Question

How do you find the simplified radical form of \[{\left( {32} \right)^{ - \dfrac{3}{5}}}\]?

Answer 1

Hint: In the given question, we have been asked to calculate a given expression. To solve the question, we need to know how to convert a negative exponential power to a positive exponential power.

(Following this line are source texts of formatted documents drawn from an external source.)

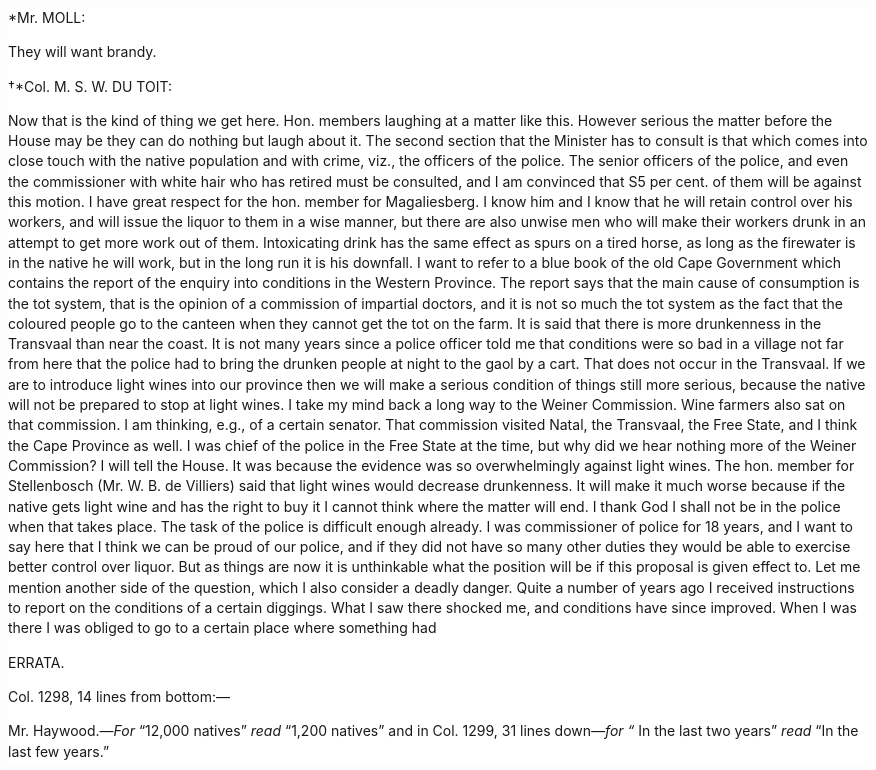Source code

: <from>*Mr. <person refersTo="hansard_za">MOLL</person>:</from>

<p>They will want brandy.</p>

</speech>

<speech by="#du_toit">

<from>&#x2020;*Col. M. S. W. <person refersTo="hansard_za">DU TOIT</person>:</from>

<p>Now that is the kind of thing we get here. Hon. members laughing at a matter like this. However serious the matter before the House may be they can do nothing but laugh about it. The second section that the Minister has to consult is that which comes into close touch with the native population and with crime, viz., the officers of the police. The senior officers of the police, and even the commissioner with white hair who has retired must be consulted, and I am convinced that S5 per cent. of them will be against this motion. I have great respect for the hon. member for Magaliesberg. I know him and I know that he will retain control over his workers, and will issue the liquor to them in a wise manner, but there are also unwise men who will make their workers drunk in an attempt to get more work out of them. Intoxicating drink has the same effect as spurs on a tired horse, as long as the firewater is in the native he will work, but in the long run it is his downfall. I want to refer to a blue book of the old Cape Government which contains the report of the enquiry into conditions in the Western Province. The report says that the main cause of consumption is the tot system, that is the opinion of a commission of impartial doctors, and it is not so much the tot system as the fact that the coloured people go to the canteen when they cannot get the tot on the farm. It is said that there is more drunkenness in the Transvaal than near the coast. It is not many years since a police officer told me that conditions were so bad in a village not far from here that the police had to bring the drunken people at night to the gaol by a cart. That does not occur in the Transvaal. If we are to introduce light wines into our province then we will make a serious condition of things still more serious, because the native will not be prepared to stop at light wines. I take my mind back a long way to the Weiner Commission. Wine farmers also sat on that commission. I am thinking, e.g., of a certain senator. That commission visited Natal, the Transvaal, the Free State, and I think the Cape Province as well. I was chief of the police in the Free State at the time, but why did we hear nothing more of the Weiner Commission&#x003F; I will tell the House. It was because the evidence was so overwhelmingly against light wines. The hon. member for Stellenbosch (Mr. W. B. de Villiers) said that light wines would decrease drunkenness. It will make it much worse because if the native gets light wine and has the right to buy it I cannot think where the matter will end. I thank God I shall not be in the police when that takes place. The task of the police is difficult enough already. I was commissioner of police for 18 years, and I want to say here that I think we can be proud of our police, and if they did not have so many other duties they would be able to exercise better control over liquor. But as things are now it is unthinkable what the position will be if this proposal is given effect to. Let me mention another side of the question, which I also consider a deadly danger. Quite a number of years ago I received instructions to report on the conditions of a certain diggings. What I saw there shocked me, and conditions have since improved. When I was there I was obliged to go to a certain place where something had</p>

<p><span class="" refersTo="page_1020"/>ERRATA.</p>

<p>Col. 1298, 14 lines from bottom:&#x2014;</p>

<p>Mr. Haywood.&#x2014;<i>For</i> &#x201C;12,000 natives&#x201D; <i>read</i> &#x201C;1,200 natives&#x201D; and in Col. 1299, 31 lines down<i>&#x2014;for &#x201C;</i> In the last two years&#x201D; <i>read</i> &#x201C;In the last few years.&#x201D;</p>
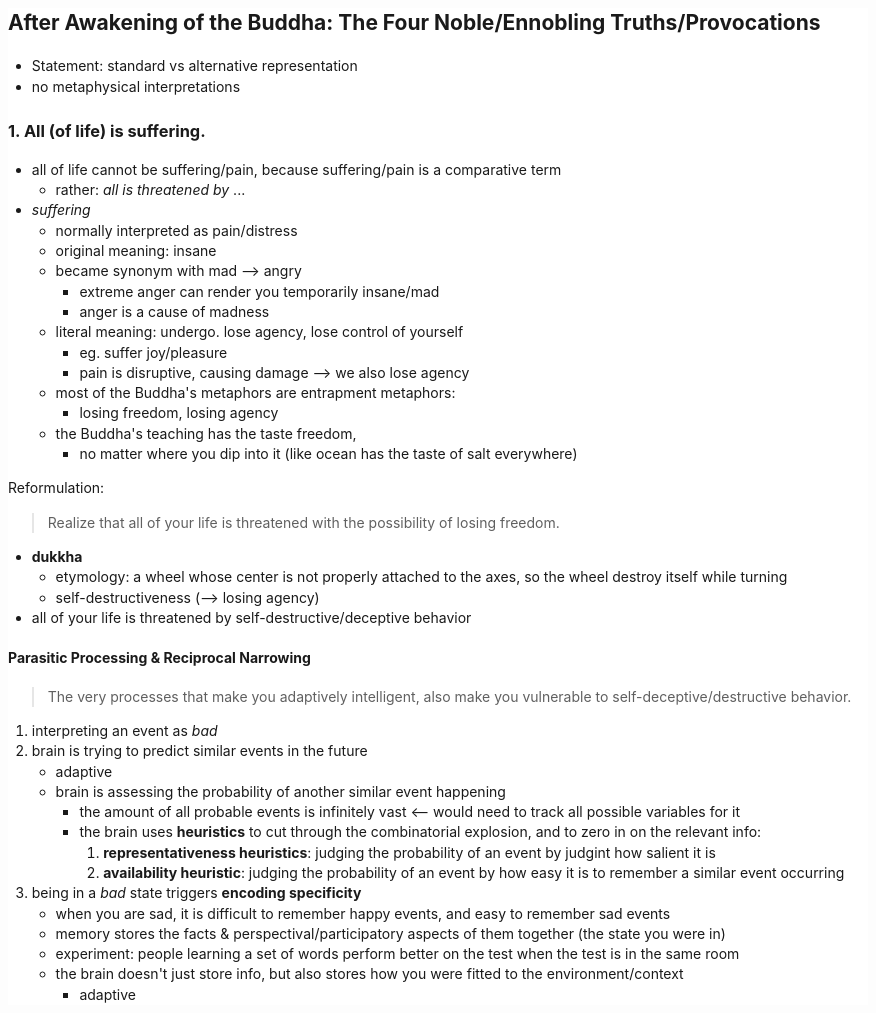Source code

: ## After Awakening of the Buddha: The Four Noble/Ennobling Truths/Provocations

+ Statement: standard vs alternative representation
+ no metaphysical interpretations

### 1. All (of life) is suffering.

+ all of life cannot be suffering/pain, because suffering/pain is a comparative term
    + rather: *all is threatened by* ...
+ *suffering*
    + normally interpreted as pain/distress
    + original meaning: insane
    + became synonym with mad --> angry
         + extreme anger can render you temporarily insane/mad
         + anger is a cause of madness
    + literal meaning: undergo. lose agency, lose control of yourself
         + eg. suffer joy/pleasure
         + pain is disruptive, causing damage --> we also lose agency
    + most of the Buddha's metaphors are entrapment metaphors:
         + losing freedom, losing agency
    + the Buddha's teaching has the taste freedom,
         + no matter where you dip into it (like ocean has the taste of salt everywhere)

Reformulation: 

> Realize that all of your life is threatened with the possibility of losing freedom.

+ **dukkha**
    + etymology: a wheel whose center is not properly attached to the axes, so the wheel destroy itself while turning
    + self-destructiveness (--> losing agency)
+ all of your life is threatened by self-destructive/deceptive behavior

#### Parasitic Processing & Reciprocal Narrowing

> The very processes that make you adaptively intelligent, also make you vulnerable to self-deceptive/destructive behavior.

1. interpreting an event as *bad*
2. brain is trying to predict similar events in the future
    + adaptive
    + brain is assessing the probability of another similar event happening
        + the amount of all probable events is infinitely vast <-- would need to track all possible variables for it
        + the brain uses __heuristics__ to cut through the combinatorial explosion, and to zero in on the relevant info:
            1. **representativeness heuristics**: judging the probability of an event by judgint how salient it is
            2. **availability heuristic**: judging the probability of an event by how easy it is to remember a similar event occurring
3. being in a *bad* state triggers **encoding specificity**
    + when you are sad, it is difficult to remember happy events, and easy to remember sad events
    + memory stores the facts & perspectival/participatory aspects of them together (the state you were in)
    + experiment: people learning a set of words perform better on the test when the test is in the same room
    + the brain doesn't just store info, but also stores how you were fitted to the environment/context
        + adaptive
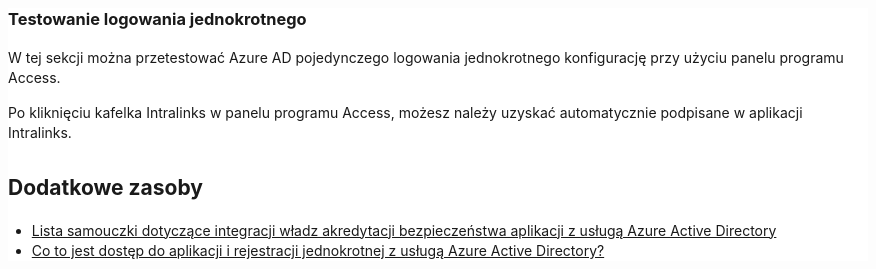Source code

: 
### <a name="testing-single-sign-on"></a>Testowanie logowania jednokrotnego

W tej sekcji można przetestować Azure AD pojedynczego logowania jednokrotnego konfigurację przy użyciu panelu programu Access.

Po kliknięciu kafelka Intralinks w panelu programu Access, możesz należy uzyskać automatycznie podpisane w aplikacji Intralinks.


## <a name="additional-resources"></a>Dodatkowe zasoby

* [Lista samouczki dotyczące integracji władz akredytacji bezpieczeństwa aplikacji z usługą Azure Active Directory](active-directory-saas-tutorial-list.md)
* [Co to jest dostęp do aplikacji i rejestracji jednokrotnej z usługą Azure Active Directory?](active-directory-appssoaccess-whatis.md)





[1]: ./media/active-directory-saas-intralinks-tutorial/tutorial_general_01.png
[2]: ./media/active-directory-saas-intralinks-tutorial/tutorial_general_02.png
[3]: ./media/active-directory-saas-intralinks-tutorial/tutorial_general_03.png
[4]: ./media/active-directory-saas-intralinks-tutorial/tutorial_general_04.png

[6]: ./media/active-directory-saas-intralinks-tutorial/tutorial_general_05.png
[10]: ./media/active-directory-saas-intralinks-tutorial/tutorial_general_06.png
[11]: ./media/active-directory-saas-intralinks-tutorial/tutorial_general_07.png
[20]: ./media/active-directory-saas-intralinks-tutorial/tutorial_general_100.png

[200]: ./media/active-directory-saas-intralinks-tutorial/tutorial_general_200.png
[201]: ./media/active-directory-saas-intralinks-tutorial/tutorial_general_201.png
[203]: ./media/active-directory-saas-intralinks-tutorial/tutorial_general_203.png
[204]: ./media/active-directory-saas-intralinks-tutorial/tutorial_general_204.png
[205]: ./media/active-directory-saas-intralinks-tutorial/tutorial_general_205.png
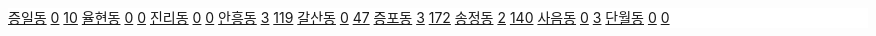 
  <tr class="item">
    <td><a href="4150010400.html">증일동</a></td>
    <td><a href="4150010400.html">0</a></td>
    <td><a href="4150010400.html">10</a></td>
  </tr>
    

  <tr class="item">
    <td><a href="4150010500.html">율현동</a></td>
    <td><a href="4150010500.html">0</a></td>
    <td><a href="4150010500.html">0</a></td>
  </tr>
    

  <tr class="item">
    <td><a href="4150010600.html">진리동</a></td>
    <td><a href="4150010600.html">0</a></td>
    <td><a href="4150010600.html">0</a></td>
  </tr>
    

  <tr class="item">
    <td><a href="4150010700.html">안흥동</a></td>
    <td><a href="4150010700.html">3</a></td>
    <td><a href="4150010700.html">119</a></td>
  </tr>
    

  <tr class="item">
    <td><a href="4150010800.html">갈산동</a></td>
    <td><a href="4150010800.html">0</a></td>
    <td><a href="4150010800.html">47</a></td>
  </tr>
    

  <tr class="item">
    <td><a href="4150010900.html">증포동</a></td>
    <td><a href="4150010900.html">3</a></td>
    <td><a href="4150010900.html">172</a></td>
  </tr>
    

  <tr class="item">
    <td><a href="4150011000.html">송정동</a></td>
    <td><a href="4150011000.html">2</a></td>
    <td><a href="4150011000.html">140</a></td>
  </tr>
    

  <tr class="item">
    <td><a href="4150011100.html">사음동</a></td>
    <td><a href="4150011100.html">0</a></td>
    <td><a href="4150011100.html">3</a></td>
  </tr>
    

  <tr class="item">
    <td><a href="4150011200.html">단월동</a></td>
    <td><a href="4150011200.html">0</a></td>
    <td><a href="4150011200.html">0</a></td>
  </tr>
    
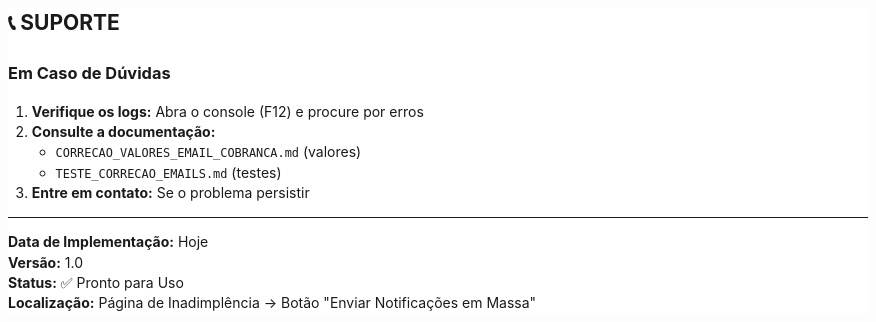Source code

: 
## 📞 SUPORTE

### Em Caso de Dúvidas

1. **Verifique os logs:** Abra o console (F12) e procure por erros
2. **Consulte a documentação:** 
   - `CORRECAO_VALORES_EMAIL_COBRANCA.md` (valores)
   - `TESTE_CORRECAO_EMAILS.md` (testes)
3. **Entre em contato:** Se o problema persistir

---

**Data de Implementação:** Hoje  
**Versão:** 1.0  
**Status:** ✅ Pronto para Uso  
**Localização:** Página de Inadimplência → Botão "Enviar Notificações em Massa"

We do that, and then we just solve the exponent as normal.

Formula Used:
To solve the question, we are going to use the formula to convert a negative exponential power to a positive exponential power, which is,
\[{a^{ - b}} = \dfrac{1}{{{a^b}}}\]

Complete step-by-step answer:
In the question, the expression to be solved is \[{\left( {32} \right)^{ - \dfrac{3}{5}}}\].
First, we convert the negative power to positive,
\[{\left( {32} \right)^{ - \dfrac{3}{5}}} = \dfrac{1}{{{{\left( {32} \right)}^{\dfrac{3}{5}}}}}\]
Now, we find the prime factorization of \[32\],
\[\begin{array}{l}2\left| \!{\underline {\,
  {32} \,}} \right. \\2\left| \!{\underline {\,
  {16} \,}} \right. \\2\left| \!{\underline {\,
  8 \,}} \right. \\2\left| \!{\underline {\,
  4 \,}} \right. \\2\left| \!{\underline {\,
  2 \,}} \right. \\{\rm{ }}\left| \!{\underline {\,
  1 \,}} \right. \end{array}\]
Hence, \[32 = 2 \times 2 \times 2 \times 2 \times 2 = {2^5}\]
\[\dfrac{1}{{{{\left( {32} \right)}^{\dfrac{3}{5}}}}} = \dfrac{1}{{{{\left( {{2^5}} \right)}^{\dfrac{3}{5}}}}}\]
Now, we know, \[{\left( {{a^m}} \right)^n} = {a^{m \times n}}\]
\[\dfrac{1}{{{{\left( {{2^5}} \right)}^{\dfrac{3}{5}}}}} = \dfrac{1}{{\left( {{2^{{5} \times \dfrac{3}{{{5}}}}}} \right)}} = \dfrac{1}{{\left( {{2^3}} \right)}} = \dfrac{1}{8}\]
Hence, the answer is \[\dfrac{1}{8}\]

Note:The negative power only affects the fraction kind of thing of the number. It does not change anything about the sign with the number. So, if we have a negative power, we just take the reciprocal of the number, and calculate the number normally.